A great Blessing of the High Voltage Kitteh upon Thee! ;-D
Srslry, I told a machine shop “Picture Thou the T-Shirt of Charlie Brown…”
… then if I got this right…
Looking to this base ring design, I could not avoid thinking of continuing the 90 degrees groove up to the top of the anode. This provides a Guide or railway to the plasma sheat and could be used in many ways. If they rise vertically ok we will have a concentrated plasma in the points. Looking to images of a used anode, we can see the grooves that the discharge makes trying to get into the center hole.
Now, we could make this vertical grooves slightly Helical, (Rifled) This will induce a circular motion to the plasma, similar to the effect of the coil and improving the filament formation allowing to manage the plasmoid size.
We did think about this, but the problem is that it can’t be adjusted. The coil can be changed with a twsit of the knob to cary more or less current, which changes the angular momentum conveyed.
Milemaster wrote:
Now, we could make this vertical grooves slightly Helical, (Rifled) This will induce a circular motion to the plasma, similar to the effect of the coil and improving the filament formation allowing to manage the plasmoid size.
The other potential problem with the helical geometry is someone has a patent on that approach.
So, if I have the right idea, then what is needed here?
Hey, ZK! I actually thought the 3D files I received earlier today were from you for a while, so you certainly get full credit–But I am happy to say that I was able to make a drawing from a Rhino3D model that Chris Kuether kindly sent in.
Now we’re waiting to hear back from a few shops with the ability to machine tungsten. The best so far would need to add radii of curvature of .004″ to a piece of 99.95% tungsten. Chris also added
DMLS might be practical [Direct Metal Laser Sintering] .. fused from tungsten powder, just locally. Practically zero scrap.
So we’re open to further suggestions for a place that can do DMLS with tungsten or otherwise has some W expertise (assume we’ve already checked out the top few Google hits).
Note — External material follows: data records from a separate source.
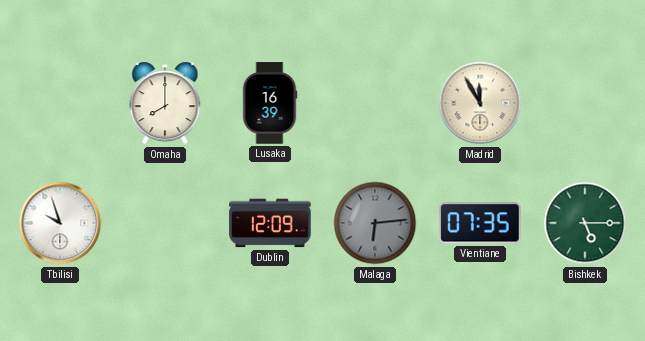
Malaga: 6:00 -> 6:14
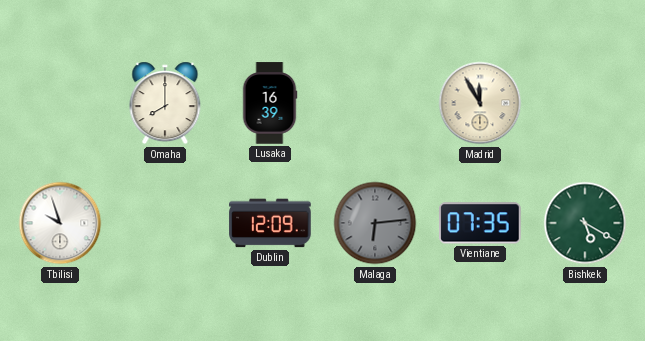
Bishkek: 5:15 -> 5:20
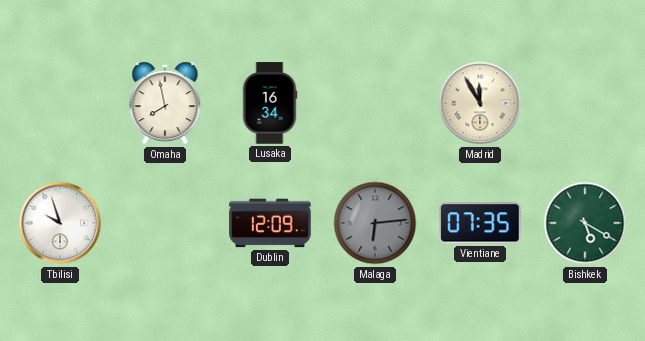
Omaha: 8:00 -> 7:58
Lusaka: 16:39 -> 16:34
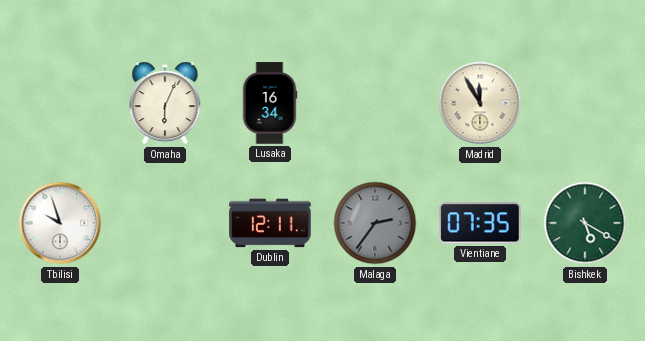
Omaha: 7:58 -> 6:04
Dublin: 12:09 -> 12:11
Malaga: 6:14 -> 2:36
The earlier simple knife edge was quoted at just a few hundred, so it will be interesting to see how much 96 sawteeth adds to the cost.
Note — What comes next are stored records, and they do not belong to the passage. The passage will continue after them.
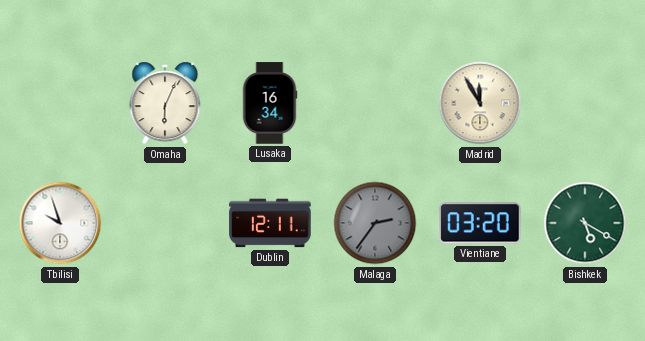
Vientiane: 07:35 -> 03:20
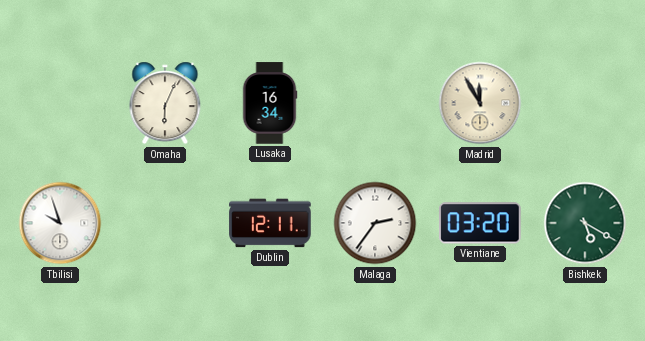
Malaga dial: grey -> white
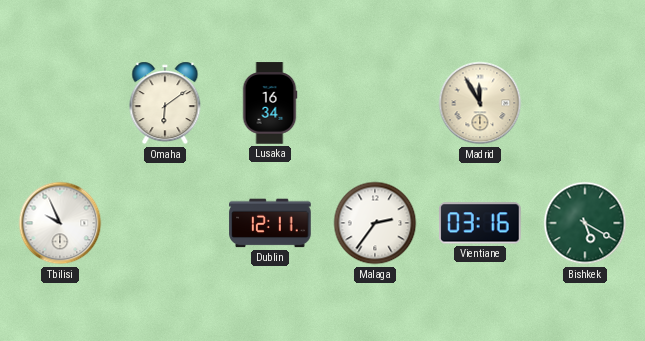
Omaha: 6:04 -> 6:09
Tbilisi: 9:57 -> 9:56
Vientiane: 03:20 -> 03:16
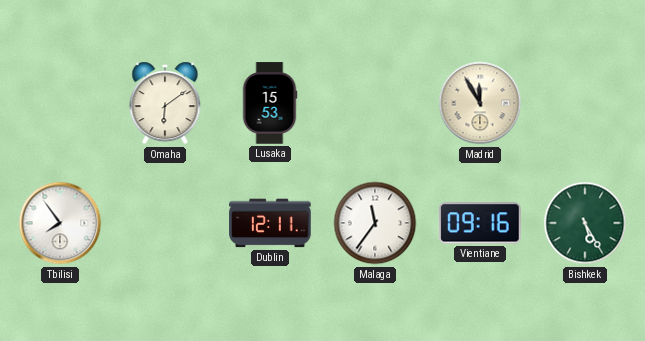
Lusaka: 16:34 -> 15:53
Tbilisi: 9:56 -> 7:54
Malaga: 2:36 -> 11:36
Vientiane: 03:16 -> 09:16
Bishkek: 5:20 -> 5:25
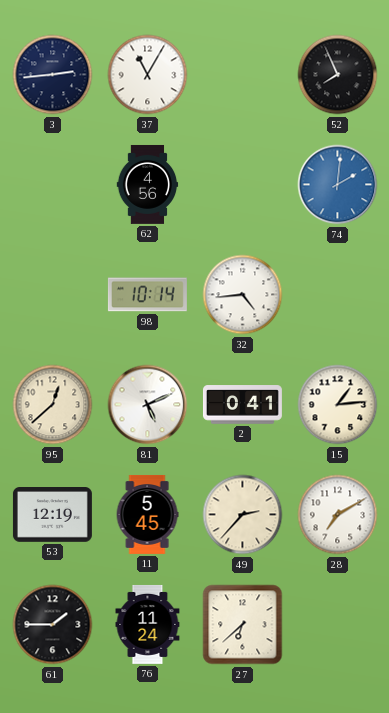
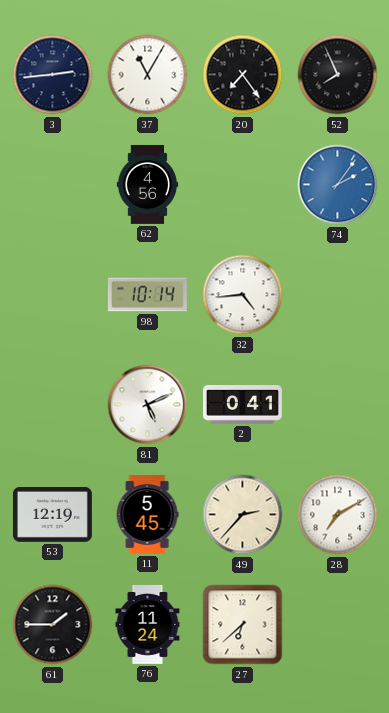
20: none -> 7:24
74: 2:01 -> 2:06
95: 12:38 -> none
15: 1:14 -> none
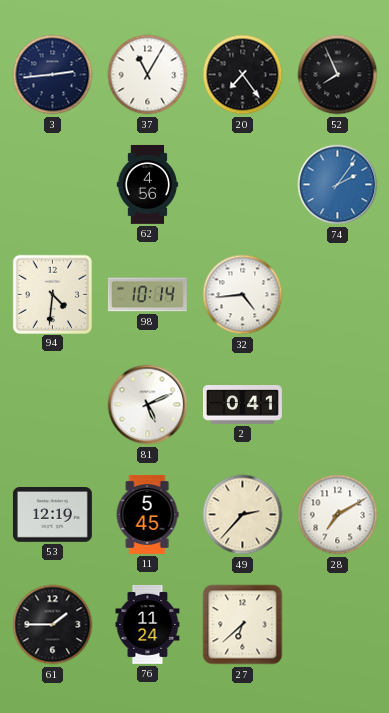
94: none -> 4:31
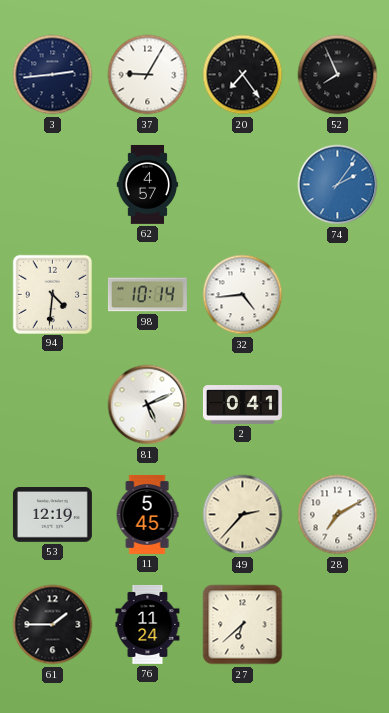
37: 11:05 -> 9:05
62: 4:56 -> 4:57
i like mine with more color.
I apologize if this is a technical monkey wrench in your discussions and can be disregarded on the whole, if it make no sense at all.
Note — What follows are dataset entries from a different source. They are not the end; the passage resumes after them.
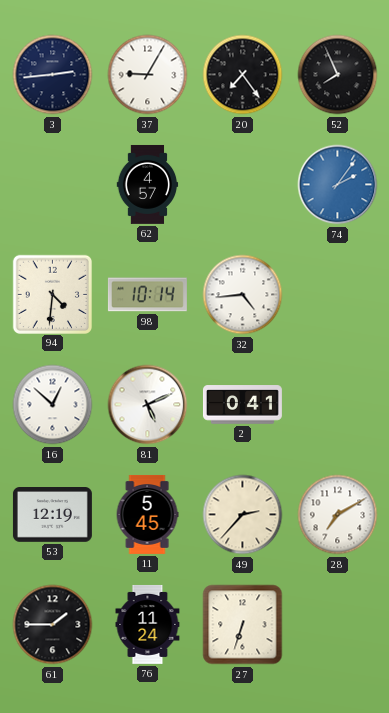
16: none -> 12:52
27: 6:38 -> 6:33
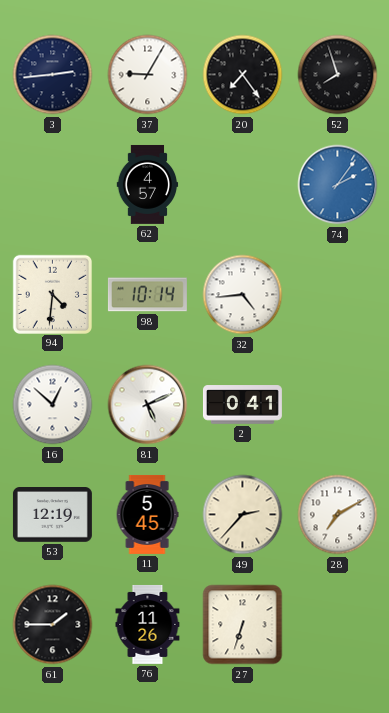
52: 7:56 -> 7:57
76: 11:24 -> 11:26
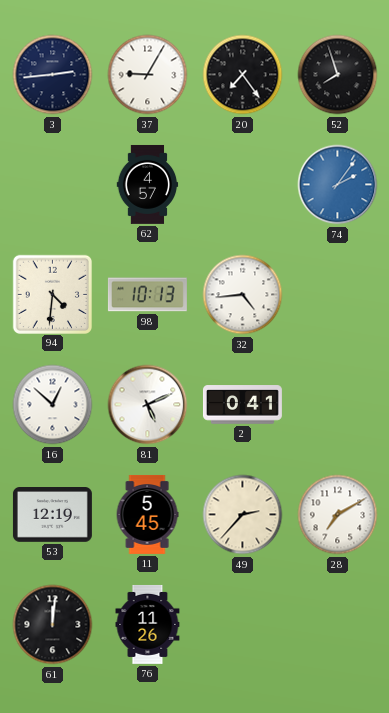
98: 10:14 -> 10:13
61: 1:45 -> 12:01
27: 6:33 -> none
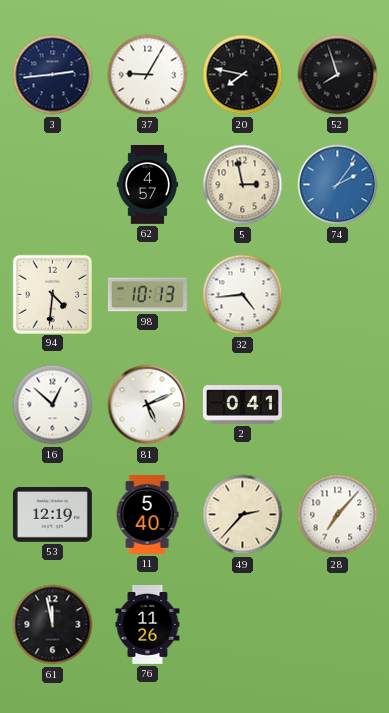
20: 7:24 -> 7:47
5: none -> 2:58
11: 5:45 -> 5:40
28: 7:10 -> 7:07
61: 12:01 -> 11:58
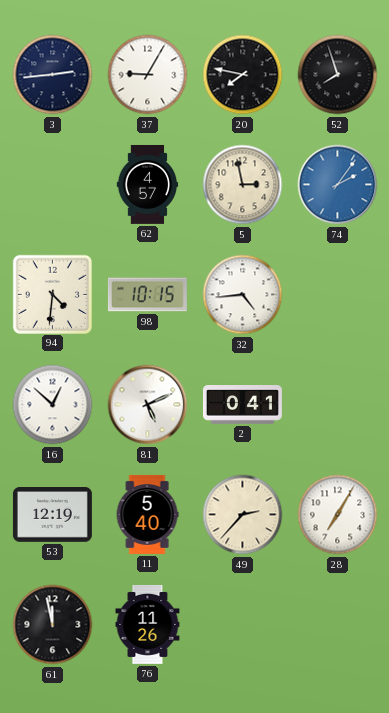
98: 10:13 -> 10:15
28: 7:07 -> 7:05
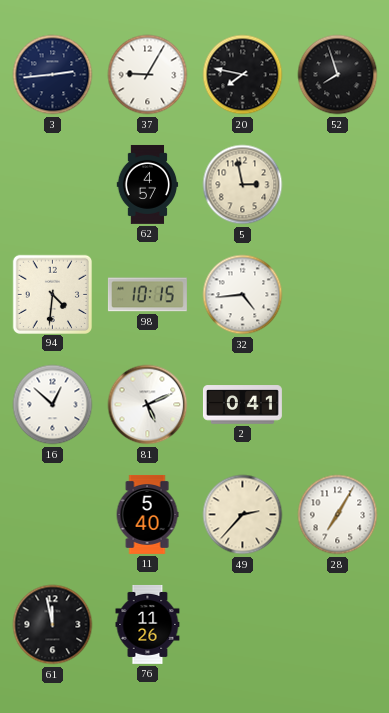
74: 2:06 -> none
53: 12:19 -> none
Do you expose the outer ring of electrodes in the reactor area?
Why expose the entire face (360 degrees) of the electrode if only the surface facing inwards (180 degrees or less) conducts the energy needed?
There maybe some benefits, although engineering a barrier and revising a whole reactor chamber is a problem…
Just a question to ponder.
another thought on symmetry and fillament formation. limiting the places that fillament formation can take place can lead to stronger and well placed fillaments. along with formation, supplying a rail for fillament travel could help in keeping a fillament attatched to the cathode before rundown.
one or two points to start a fillament using a small flyback transformer supplementary circuit to ensure a well formed streamer and then hit it with the big hammer cap bank………….symmetry.
Good suggestions, Will & Patientman, I could definitely see them being addressed as part of future optimization. For example, if the walls of the vacuum chamber could be used as the cathode, then the X-ray energy capture materials could be brought that much closer; but perhaps there is such a thing as too close, if the flux of low energy neutrons from side reactions might then causes excessive damage (but the neutrons will still be too low energy to cause “activation,” so still no radioactive waste!).